● Work required:
Copy the lines below, replacing each "Dwango & Line" with "Dwango and Line" and leaving all else unchanged.

● Records for the exercise:
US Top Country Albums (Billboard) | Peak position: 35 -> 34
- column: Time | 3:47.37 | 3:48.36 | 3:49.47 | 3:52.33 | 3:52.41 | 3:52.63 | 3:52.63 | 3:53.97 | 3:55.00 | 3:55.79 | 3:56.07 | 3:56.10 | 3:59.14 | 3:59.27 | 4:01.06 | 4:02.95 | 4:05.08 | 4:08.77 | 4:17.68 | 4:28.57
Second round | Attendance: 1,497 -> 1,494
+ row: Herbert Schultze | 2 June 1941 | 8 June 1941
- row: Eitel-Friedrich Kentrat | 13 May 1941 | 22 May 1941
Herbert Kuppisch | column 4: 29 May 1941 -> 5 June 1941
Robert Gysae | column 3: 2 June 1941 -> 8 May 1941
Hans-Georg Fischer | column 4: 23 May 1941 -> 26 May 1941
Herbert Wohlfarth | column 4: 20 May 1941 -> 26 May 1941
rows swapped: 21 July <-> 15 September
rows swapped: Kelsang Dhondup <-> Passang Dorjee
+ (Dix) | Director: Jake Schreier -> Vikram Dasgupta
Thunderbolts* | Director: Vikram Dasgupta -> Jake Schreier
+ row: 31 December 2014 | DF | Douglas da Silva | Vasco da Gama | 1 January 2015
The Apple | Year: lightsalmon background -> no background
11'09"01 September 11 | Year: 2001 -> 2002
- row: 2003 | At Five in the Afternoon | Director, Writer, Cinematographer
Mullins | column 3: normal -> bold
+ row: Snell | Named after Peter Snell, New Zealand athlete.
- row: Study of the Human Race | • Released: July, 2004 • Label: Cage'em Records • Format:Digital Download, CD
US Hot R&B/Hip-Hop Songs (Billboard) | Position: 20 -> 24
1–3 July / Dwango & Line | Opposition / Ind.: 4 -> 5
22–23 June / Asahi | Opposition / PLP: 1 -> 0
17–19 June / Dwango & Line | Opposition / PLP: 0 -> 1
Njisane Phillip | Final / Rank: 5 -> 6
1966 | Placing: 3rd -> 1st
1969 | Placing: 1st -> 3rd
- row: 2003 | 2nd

● Output for this exercise:
US Top Country Albums (Billboard) | Peak position: 35 -> 34
- column: Time | 3:47.37 | 3:48.36 | 3:49.47 | 3:52.33 | 3:52.41 | 3:52.63 | 3:52.63 | 3:53.97 | 3:55.00 | 3:55.79 | 3:56.07 | 3:56.10 | 3:59.14 | 3:59.27 | 4:01.06 | 4:02.95 | 4:05.08 | 4:08.77 | 4:17.68 | 4:28.57
Second round | Attendance: 1,497 -> 1,494
+ row: Herbert Schultze | 2 June 1941 | 8 June 1941
- row: Eitel-Friedrich Kentrat | 13 May 1941 | 22 May 1941
Herbert Kuppisch | column 4: 29 May 1941 -> 5 June 1941
Robert Gysae | column 3: 2 June 1941 -> 8 May 1941
Hans-Georg Fischer | column 4: 23 May 1941 -> 26 May 1941
Herbert Wohlfarth | column 4: 20 May 1941 -> 26 May 1941
rows swapped: 21 July <-> 15 September
rows swapped: Kelsang Dhondup <-> Passang Dorjee
+ (Dix) | Director: Jake Schreier -> Vikram Dasgupta
Thunderbolts* | Director: Vikram Dasgupta -> Jake Schreier
+ row: 31 December 2014 | DF | Douglas da Silva | Vasco da Gama | 1 January 2015
The Apple | Year: lightsalmon background -> no background
11'09"01 September 11 | Year: 2001 -> 2002
- row: 2003 | At Five in the Afternoon | Director, Writer, Cinematographer
Mullins | column 3: normal -> bold
+ row: Snell | Named after Peter Snell, New Zealand athlete.
- row: Study of the Human Race | • Released: July, 2004 • Label: Cage'em Records • Format:Digital Download, CD
US Hot R&B/Hip-Hop Songs (Billboard) | Position: 20 -> 24
1–3 July / Dwango and Line | Opposition / Ind.: 4 -> 5
22–23 June / Asahi | Opposition / PLP: 1 -> 0
17–19 June / Dwango and Line | Opposition / PLP: 0 -> 1
Njisane Phillip | Final / Rank: 5 -> 6
1966 | Placing: 3rd -> 1st
1969 | Placing: 1st -> 3rd
- row: 2003 | 2nd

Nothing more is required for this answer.